Exercise description
Edit the lines below: replace "collectors" with "collected by" wherever it occurs and leave everything else as it is.

- - -

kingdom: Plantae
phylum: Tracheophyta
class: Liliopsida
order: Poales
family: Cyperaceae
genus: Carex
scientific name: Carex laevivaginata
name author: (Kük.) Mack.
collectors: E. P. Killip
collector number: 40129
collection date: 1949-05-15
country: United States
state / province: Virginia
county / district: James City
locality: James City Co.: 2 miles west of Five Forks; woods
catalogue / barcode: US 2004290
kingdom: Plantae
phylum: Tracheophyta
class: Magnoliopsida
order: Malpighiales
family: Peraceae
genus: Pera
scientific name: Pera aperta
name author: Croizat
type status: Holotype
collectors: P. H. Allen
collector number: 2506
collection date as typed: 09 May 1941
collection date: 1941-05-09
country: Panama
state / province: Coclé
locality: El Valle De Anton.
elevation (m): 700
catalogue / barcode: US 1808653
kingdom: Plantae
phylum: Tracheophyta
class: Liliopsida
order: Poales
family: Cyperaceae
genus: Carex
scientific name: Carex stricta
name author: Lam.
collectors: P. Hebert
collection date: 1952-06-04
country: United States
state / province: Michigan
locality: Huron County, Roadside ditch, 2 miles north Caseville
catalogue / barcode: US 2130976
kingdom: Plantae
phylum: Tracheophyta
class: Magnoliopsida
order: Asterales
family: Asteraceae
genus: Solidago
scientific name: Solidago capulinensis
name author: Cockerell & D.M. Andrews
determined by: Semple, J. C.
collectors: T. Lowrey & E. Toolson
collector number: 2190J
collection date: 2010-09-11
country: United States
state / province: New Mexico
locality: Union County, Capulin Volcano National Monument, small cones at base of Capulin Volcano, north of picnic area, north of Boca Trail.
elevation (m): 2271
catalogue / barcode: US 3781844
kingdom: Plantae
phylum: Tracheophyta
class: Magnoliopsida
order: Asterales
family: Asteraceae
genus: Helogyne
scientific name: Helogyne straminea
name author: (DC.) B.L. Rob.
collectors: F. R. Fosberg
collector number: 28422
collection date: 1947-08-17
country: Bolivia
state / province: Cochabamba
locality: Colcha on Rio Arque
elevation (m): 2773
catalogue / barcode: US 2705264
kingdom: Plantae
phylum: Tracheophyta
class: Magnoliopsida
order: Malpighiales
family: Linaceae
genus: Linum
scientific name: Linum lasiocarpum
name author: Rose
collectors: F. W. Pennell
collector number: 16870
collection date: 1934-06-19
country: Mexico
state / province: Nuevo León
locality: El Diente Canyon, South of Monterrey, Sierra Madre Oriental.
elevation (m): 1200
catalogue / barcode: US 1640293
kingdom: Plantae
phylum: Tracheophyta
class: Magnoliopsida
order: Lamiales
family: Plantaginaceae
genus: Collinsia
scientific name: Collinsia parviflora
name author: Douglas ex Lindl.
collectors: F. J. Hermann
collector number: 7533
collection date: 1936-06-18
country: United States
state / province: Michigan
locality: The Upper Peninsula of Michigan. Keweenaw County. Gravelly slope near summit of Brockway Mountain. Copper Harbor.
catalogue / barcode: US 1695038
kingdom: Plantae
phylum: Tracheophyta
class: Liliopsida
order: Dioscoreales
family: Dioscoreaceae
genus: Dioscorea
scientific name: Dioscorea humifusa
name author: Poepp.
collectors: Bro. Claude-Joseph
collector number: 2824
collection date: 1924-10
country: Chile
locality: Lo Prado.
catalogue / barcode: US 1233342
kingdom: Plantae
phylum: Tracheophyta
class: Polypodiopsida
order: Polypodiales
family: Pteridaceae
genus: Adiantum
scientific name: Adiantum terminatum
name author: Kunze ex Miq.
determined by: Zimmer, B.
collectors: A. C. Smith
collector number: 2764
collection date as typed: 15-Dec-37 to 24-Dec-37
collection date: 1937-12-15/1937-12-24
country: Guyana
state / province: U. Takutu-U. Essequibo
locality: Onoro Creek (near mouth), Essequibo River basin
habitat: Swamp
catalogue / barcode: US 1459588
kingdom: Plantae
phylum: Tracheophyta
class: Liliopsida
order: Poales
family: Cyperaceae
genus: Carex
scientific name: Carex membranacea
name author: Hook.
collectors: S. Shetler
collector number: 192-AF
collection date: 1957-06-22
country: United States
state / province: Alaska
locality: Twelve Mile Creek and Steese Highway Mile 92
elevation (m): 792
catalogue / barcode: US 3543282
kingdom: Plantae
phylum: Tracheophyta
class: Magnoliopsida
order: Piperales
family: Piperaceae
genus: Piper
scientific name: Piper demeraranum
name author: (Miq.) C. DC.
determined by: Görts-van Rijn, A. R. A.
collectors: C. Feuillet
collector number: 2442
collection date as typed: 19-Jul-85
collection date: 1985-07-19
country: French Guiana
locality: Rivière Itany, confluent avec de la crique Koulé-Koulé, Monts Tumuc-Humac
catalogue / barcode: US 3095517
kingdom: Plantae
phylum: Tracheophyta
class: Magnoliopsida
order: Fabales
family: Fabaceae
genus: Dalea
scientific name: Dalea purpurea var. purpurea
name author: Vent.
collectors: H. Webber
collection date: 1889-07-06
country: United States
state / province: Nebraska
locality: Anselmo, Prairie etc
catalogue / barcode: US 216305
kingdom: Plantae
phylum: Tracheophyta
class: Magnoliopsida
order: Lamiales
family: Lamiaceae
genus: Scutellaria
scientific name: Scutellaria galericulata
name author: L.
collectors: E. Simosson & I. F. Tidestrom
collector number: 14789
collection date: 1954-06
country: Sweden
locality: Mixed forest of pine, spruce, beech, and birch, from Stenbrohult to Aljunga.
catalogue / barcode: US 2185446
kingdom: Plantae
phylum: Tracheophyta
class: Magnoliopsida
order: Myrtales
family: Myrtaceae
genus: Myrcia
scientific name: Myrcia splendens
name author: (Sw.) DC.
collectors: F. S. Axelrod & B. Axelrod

- - -

Final answer
kingdom: Plantae
phylum: Tracheophyta
class: Liliopsida
order: Poales
family: Cyperaceae
genus: Carex
scientific name: Carex laevivaginata
name author: (Kük.) Mack.
collected by: E. P. Killip
collector number: 40129
collection date: 1949-05-15
country: United States
state / province: Virginia
county / district: James City
locality: James City Co.: 2 miles west of Five Forks; woods
catalogue / barcode: US 2004290
kingdom: Plantae
phylum: Tracheophyta
class: Magnoliopsida
order: Malpighiales
family: Peraceae
genus: Pera
scientific name: Pera aperta
name author: Croizat
type status: Holotype
collected by: P. H. Allen
collector number: 2506
collection date as typed: 09 May 1941
collection date: 1941-05-09
country: Panama
state / province: Coclé
locality: El Valle De Anton.
elevation (m): 700
catalogue / barcode: US 1808653
kingdom: Plantae
phylum: Tracheophyta
class: Liliopsida
order: Poales
family: Cyperaceae
genus: Carex
scientific name: Carex stricta
name author: Lam.
collected by: P. Hebert
collection date: 1952-06-04
country: United States
state / province: Michigan
locality: Huron County, Roadside ditch, 2 miles north Caseville
catalogue / barcode: US 2130976
kingdom: Plantae
phylum: Tracheophyta
class: Magnoliopsida
order: Asterales
family: Asteraceae
genus: Solidago
scientific name: Solidago capulinensis
name author: Cockerell & D.M. Andrews
determined by: Semple, J. C.
collected by: T. Lowrey & E. Toolson
collector number: 2190J
collection date: 2010-09-11
country: United States
state / province: New Mexico
locality: Union County, Capulin Volcano National Monument, small cones at base of Capulin Volcano, north of picnic area, north of Boca Trail.
elevation (m): 2271
catalogue / barcode: US 3781844
kingdom: Plantae
phylum: Tracheophyta
class: Magnoliopsida
order: Asterales
family: Asteraceae
genus: Helogyne
scientific name: Helogyne straminea
name author: (DC.) B.L. Rob.
collected by: F. R. Fosberg
collector number: 28422
collection date: 1947-08-17
country: Bolivia
state / province: Cochabamba
locality: Colcha on Rio Arque
elevation (m): 2773
catalogue / barcode: US 2705264
kingdom: Plantae
phylum: Tracheophyta
class: Magnoliopsida
order: Malpighiales
family: Linaceae
genus: Linum
scientific name: Linum lasiocarpum
name author: Rose
collected by: F. W. Pennell
collector number: 16870
collection date: 1934-06-19
country: Mexico
state / province: Nuevo León
locality: El Diente Canyon, South of Monterrey, Sierra Madre Oriental.
elevation (m): 1200
catalogue / barcode: US 1640293
kingdom: Plantae
phylum: Tracheophyta
class: Magnoliopsida
order: Lamiales
family: Plantaginaceae
genus: Collinsia
scientific name: Collinsia parviflora
name author: Douglas ex Lindl.
collected by: F. J. Hermann
collector number: 7533
collection date: 1936-06-18
country: United States
state / province: Michigan
locality: The Upper Peninsula of Michigan. Keweenaw County. Gravelly slope near summit of Brockway Mountain. Copper Harbor.
catalogue / barcode: US 1695038
kingdom: Plantae
phylum: Tracheophyta
class: Liliopsida
order: Dioscoreales
family: Dioscoreaceae
genus: Dioscorea
scientific name: Dioscorea humifusa
name author: Poepp.
collected by: Bro. Claude-Joseph
collector number: 2824
collection date: 1924-10
country: Chile
locality: Lo Prado.
catalogue / barcode: US 1233342
kingdom: Plantae
phylum: Tracheophyta
class: Polypodiopsida
order: Polypodiales
family: Pteridaceae
genus: Adiantum
scientific name: Adiantum terminatum
name author: Kunze ex Miq.
determined by: Zimmer, B.
collected by: A. C. Smith
collector number: 2764
collection date as typed: 15-Dec-37 to 24-Dec-37
collection date: 1937-12-15/1937-12-24
country: Guyana
state / province: U. Takutu-U. Essequibo
locality: Onoro Creek (near mouth), Essequibo River basin
habitat: Swamp
catalogue / barcode: US 1459588
kingdom: Plantae
phylum: Tracheophyta
class: Liliopsida
order: Poales
family: Cyperaceae
genus: Carex
scientific name: Carex membranacea
name author: Hook.
collected by: S. Shetler
collector number: 192-AF
collection date: 1957-06-22
country: United States
state / province: Alaska
locality: Twelve Mile Creek and Steese Highway Mile 92
elevation (m): 792
catalogue / barcode: US 3543282
kingdom: Plantae
phylum: Tracheophyta
class: Magnoliopsida
order: Piperales
family: Piperaceae
genus: Piper
scientific name: Piper demeraranum
name author: (Miq.) C. DC.
determined by: Görts-van Rijn, A. R. A.
collected by: C. Feuillet
collector number: 2442
collection date as typed: 19-Jul-85
collection date: 1985-07-19
country: French Guiana
locality: Rivière Itany, confluent avec de la crique Koulé-Koulé, Monts Tumuc-Humac
catalogue / barcode: US 3095517
kingdom: Plantae
phylum: Tracheophyta
class: Magnoliopsida
order: Fabales
family: Fabaceae
genus: Dalea
scientific name: Dalea purpurea var. purpurea
name author: Vent.
collected by: H. Webber
collection date: 1889-07-06
country: United States
state / province: Nebraska
locality: Anselmo, Prairie etc
catalogue / barcode: US 216305
kingdom: Plantae
phylum: Tracheophyta
class: Magnoliopsida
order: Lamiales
family: Lamiaceae
genus: Scutellaria
scientific name: Scutellaria galericulata
name author: L.
collected by: E. Simosson & I. F. Tidestrom
collector number: 14789
collection date: 1954-06
country: Sweden
locality: Mixed forest of pine, spruce, beech, and birch, from Stenbrohult to Aljunga.
catalogue / barcode: US 2185446
kingdom: Plantae
phylum: Tracheophyta
class: Magnoliopsida
order: Myrtales
family: Myrtaceae
genus: Myrcia
scientific name: Myrcia splendens
name author: (Sw.) DC.
collected by: F. S. Axelrod & B. Axelrod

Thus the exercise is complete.